Stuart Toal, casualty account manager

The discount rate cut does not just affect motor; it affects all personal injury claimants, as brokers will be well aware. We have seen some significant uplifts in public and employers’ liability claims and it’s not that rare to see these run into eight figures.
"Unlike motor, liability policies are written on a limit of indemnity basis, meaning that it is essential that levels which are appropriate to the exposure are sought – if an insufficient level is purchased then the additional costs go onto the insured’s balance sheet. Levels which might have been appropriate prior to February 2017 may not be in today’s environment, so it’s vital that brokers keep a close eye on their clients’ limits of indemnity, with reviews being even more important following the discount rate cut.

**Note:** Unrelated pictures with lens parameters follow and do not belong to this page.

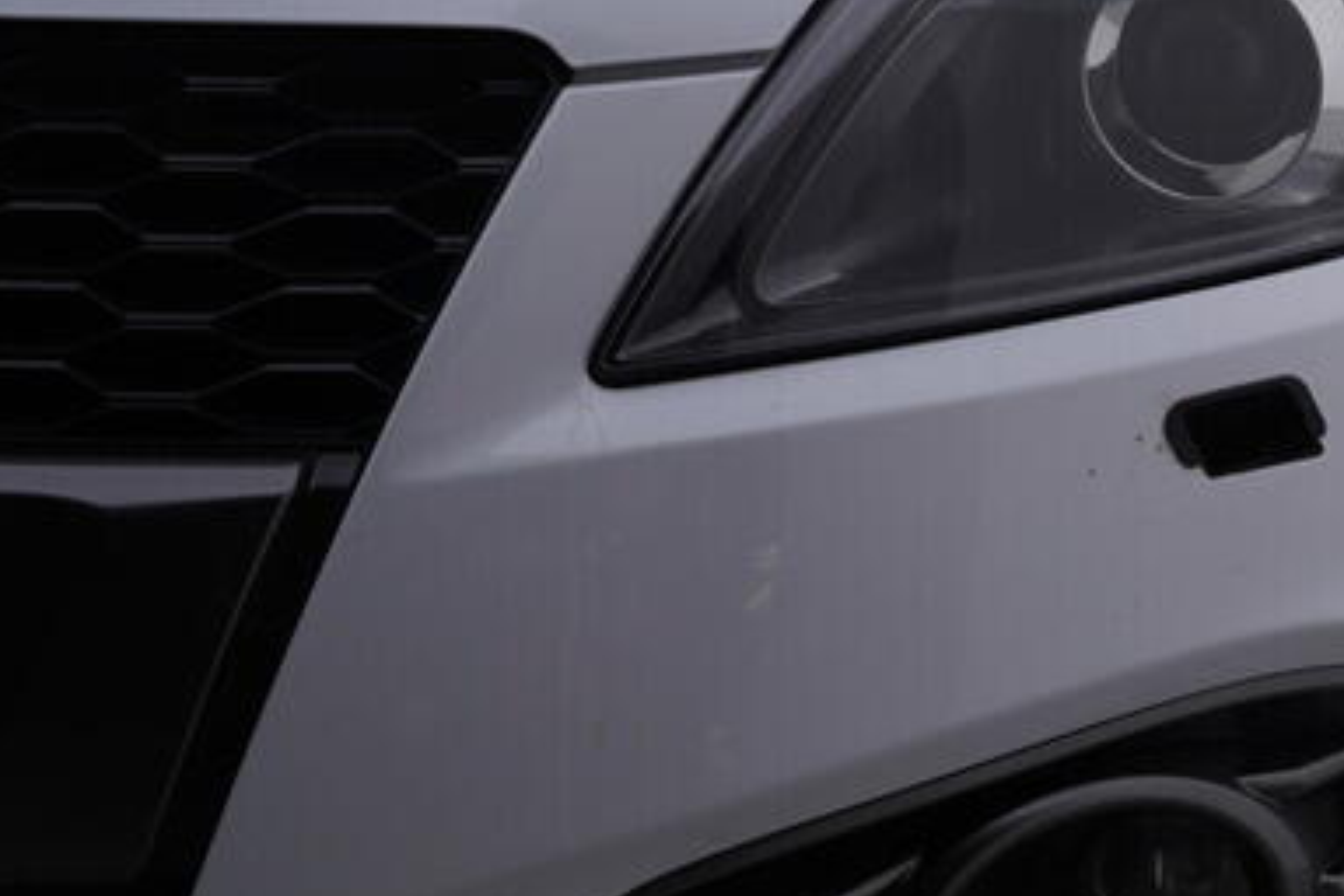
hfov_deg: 19.6
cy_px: 488
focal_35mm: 96
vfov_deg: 14.2
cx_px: 1750
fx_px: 3584
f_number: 5
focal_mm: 24
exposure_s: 1/125
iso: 125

"If an accumulation of employees is affected, there could be a claim in excess of the market standard £10 million limit – this means brokers need to be advising on excess of loss options. The cover is readily available and brokers must work with their customers to help them determine appropriate limits of indemnity.
"The discount rate cut has been damaging, but insurers remain mindful of their responsibilities. There is support for ongoing independent reviews of the rate and for the creation of a workable and lasting framework. This will not only benefit insurers and all those who depend on them, but it’s also the surest way to create much needed stability for claimants."

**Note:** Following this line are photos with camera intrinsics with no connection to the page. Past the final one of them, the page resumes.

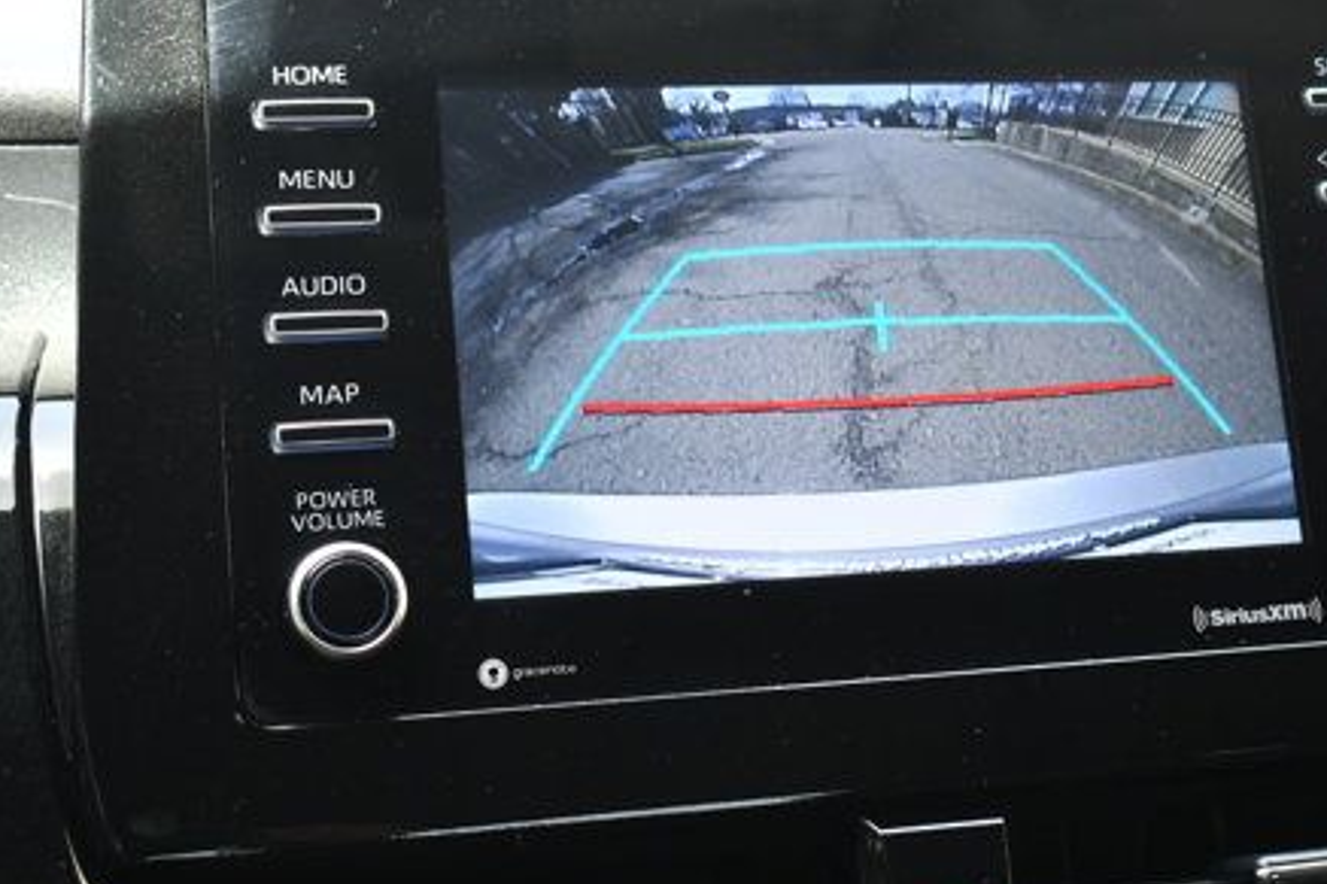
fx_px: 2321
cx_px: 817
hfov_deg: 31.8
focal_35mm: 63
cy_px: 399
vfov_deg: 21.5
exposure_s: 1/200
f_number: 4.2
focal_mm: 29
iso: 800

But let’s leave the final word to Allianz’s CEO, Jon Dye:

As I have said in the past, providing seriously injured people with a fair and appropriate level of compensation is the right thing to do. The sharp increase in the cost of settling personal injury claims is contributing significantly to rising premiums for customers. The pressure on insurers to pass on this cost to the customer can be removed by an appropriate government response."